By the time we were ready to go, the sun was out and the weather was beautiful, We headed north out of Florence up Highway 20, and crossed the Tennessee state line. I had as one of my very loose goals to visit the rooster’s comb looking part of the state in the very northwest corner. I don’t know why, I just wanted to be able to look at any map of Alabama and instantly say “we’ve been there!” Kind of the same feeling as looking at Dauphin Island on a map. We traveled west for a few miles and turned back south to Waterloo. From there the road followed along the north shore of Pickwick Lake. The drive was very reminiscent of driving along Lake Garda in Italy.

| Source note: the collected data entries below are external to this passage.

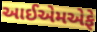
આઈએમએફેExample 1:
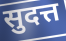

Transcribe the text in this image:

सुदत्त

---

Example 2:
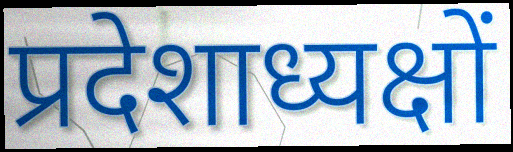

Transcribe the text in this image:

प्रदेशाध्यक्षों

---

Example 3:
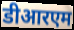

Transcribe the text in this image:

डीआरएम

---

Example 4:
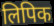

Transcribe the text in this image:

लिपिक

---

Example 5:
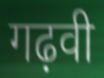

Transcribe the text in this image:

गढ़वी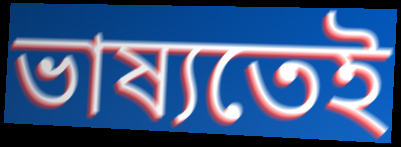
ভাষ্যতেই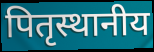
पितृस्थानीय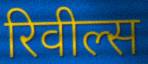
रिवील्स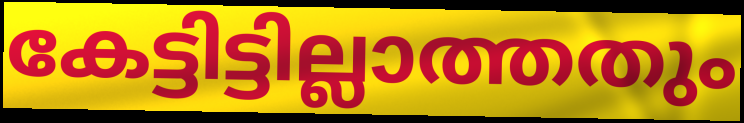
കേട്ടിട്ടില്ലാത്തതും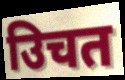
उिचत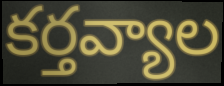
కర్తవ్యాల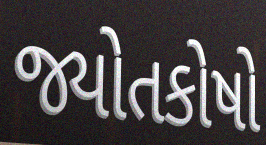
જ્યોતકોષો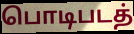
பொடிபடத்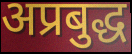
अप्रबुद्धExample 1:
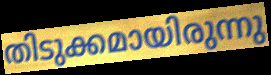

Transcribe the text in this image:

തിടുക്കമായിരുന്നു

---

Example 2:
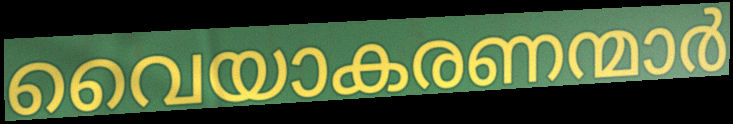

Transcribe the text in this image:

വൈയാകരണന്മാർ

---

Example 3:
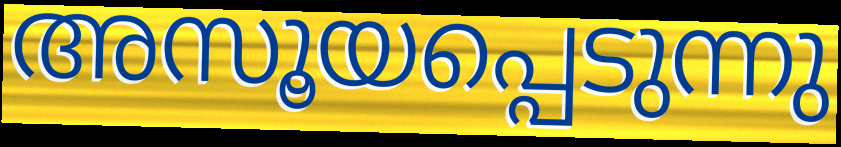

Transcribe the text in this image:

അസൂയപ്പെടുന്നു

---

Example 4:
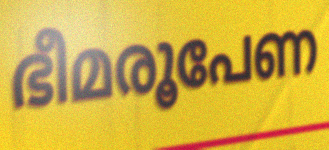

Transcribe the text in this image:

ഭീമരൂപേണ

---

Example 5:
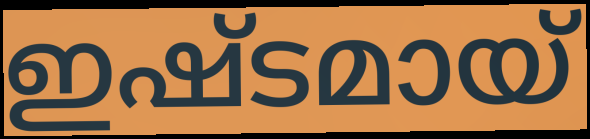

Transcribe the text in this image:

There are apparently some strange animals in north Alabama, or a taxidermist with a real vivid imagination. Along with the usual bucks and wildcats there were a couple of unrecognizable heads that defied imagination – and photography!
A few miles on, we turned onto the Natchez Trace Parkway. This limited access, two lane road goes from Nashville, Tennessee to Natchez, Mississippi, and takes a diagonal path across Alabama. There was almost no traffic, and the old truck was purring like a sewing machine (well, maybe a sewing machine made out of tractor parts).
We stopped at a picnic area near a creek and toasted our 40th anniversary with sparkling lemon water gifted to us on our departure by Allison and Robert, our next door neighbors and very good friends.
When we were able to get off the Parkway, we were just over the state line into Mississippi, and the country roads were not marked at all (every one who lives around there knows where they are going!) We stopped at an intersection to try to decipher the lack of detail on the outskirts of our Alabama map, when a local drove up in a freshly painted 66 Mustang. We sat in the intersection and talked cars a while, then he pointed us in the right direction for Red Bay.
Several travel books had recommended Swamp Johns for their catfish. Located about four miles east of Red Bay in an old closed down service station, it was definitely intended for local trade only. No signs or advertising to lure in travelers, and everyone seemed to know everyone else. As usual, the arrival of the Model A broke the ice, and before long we were accepted as part of the extended family. The catfish was as described and well worth the detour off our route to sample.
We backtracked through Red Bay then turned south on Highway 19. There was a lot to see, beautiful rolling hills, well kept yards and neat little towns right out of the 1930s. We ended up in Fayette in a really nice bed and breakfast, the Rose House Inn. We came in and crashed for an hour before getting up and making a Wal-Mart run. Neither of us were hungry, having filled up on catfish.
Still no GPS to measure mileage, but we traced our route on the map – 194 miles, a full but fun day!